Diamondback Energy (NASDAQ:FANG) ha ridotto la sua attività da 9 a 6 squadre di completamento, tagliandone due in più del previsto. Il produttore di scisto ha dichiarato che taglierà anche le spese in conto capitale, sebbene non abbia specificato la cifra.

Parsley Energy (NYSE:PE) ha reso noto di aver ridotto le previsioni sui flussi di cassa disponibili 2020 ad almeno 85 milioni di dollari, dalla stima precedente di almeno 200 milioni ed ha annunciato anche un rallentamento dell’attività generale.

Anche EOG Resources (NYSE:EOG) intende diminuire le spese per proteggere i ritorni per il dividendo dei suoi azionisti e rilascerà i dettagli in seguito.

Occidental Petroleum (NYSE:OXY) ha reso noto che abbasserà il dividendo da 0,79 a 0,11 dollari ad azione.
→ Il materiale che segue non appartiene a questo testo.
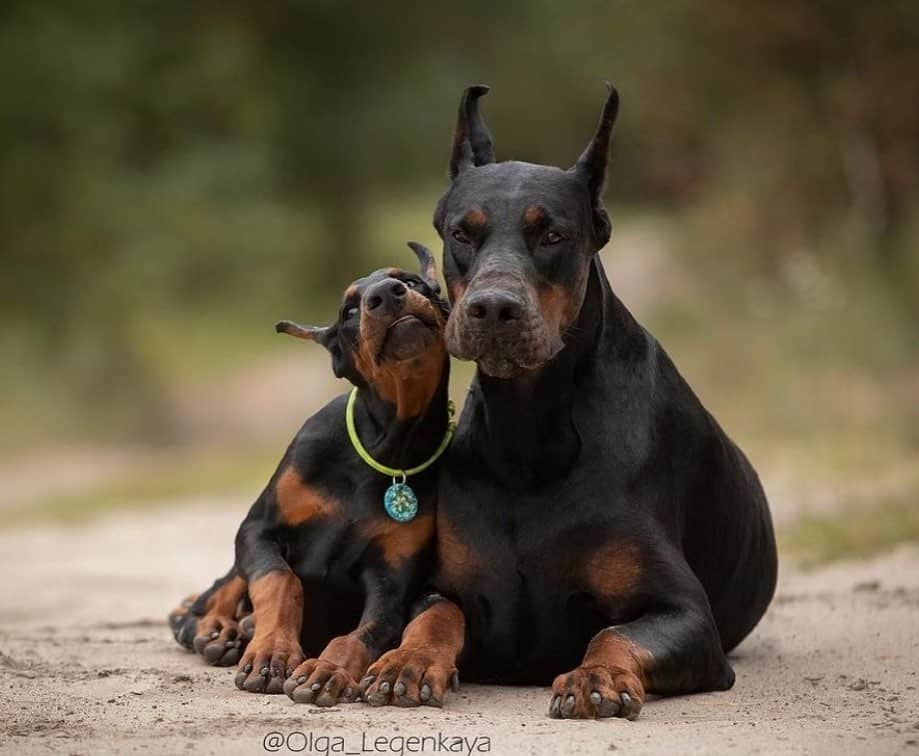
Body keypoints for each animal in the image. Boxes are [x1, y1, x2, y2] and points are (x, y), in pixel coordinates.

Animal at [168, 245, 452, 704]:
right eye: (349, 309)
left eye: (410, 281)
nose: (386, 296)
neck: (383, 449)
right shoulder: (256, 530)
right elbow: (280, 582)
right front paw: (271, 654)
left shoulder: (393, 579)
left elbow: (366, 631)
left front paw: (326, 669)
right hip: (232, 568)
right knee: (213, 595)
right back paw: (221, 630)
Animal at [360, 87, 776, 720]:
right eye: (462, 234)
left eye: (551, 235)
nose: (494, 308)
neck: (530, 433)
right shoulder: (445, 586)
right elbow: (434, 616)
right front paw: (406, 661)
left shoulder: (683, 613)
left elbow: (614, 631)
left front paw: (595, 676)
La compagnia ridurrà anche le spese in conto capitale 2020 a 3,5-3,7 miliardi di dollari dai 5,2-5,4 miliardi precedenti ed implementerà ulteriori riduzioni dei costi operativi ed aziendali.

La pressione russo-saudita non può essere sottovalutata

“La prospettiva di prezzi del greggio WTI in un range di 30-45 dollari al barile fino alla metà del 2021 probabilmente spingerà i produttori USA a ridurre l’attività per gestire meglio il rapporto spese in conto capitale/flussi di cassa”, scrive in una nota di ieri Goldman Sachs.

La principale voce sul trading degli energetici a Wall Street inoltre non si fa illusioni circa le pressioni che la campagna russo-saudita opererà sugli orsi dello scisto nei prossimi mesi. Aggiunge Goldman:

“Stiamo tornando ad un periodo di riduzione dello scisto visto l’ultima volta in risposta alla (situazione di) eccesso di scorte (del) 2014 ed alla decisione dell’OPEC di favorire la partecipazione di mercato”.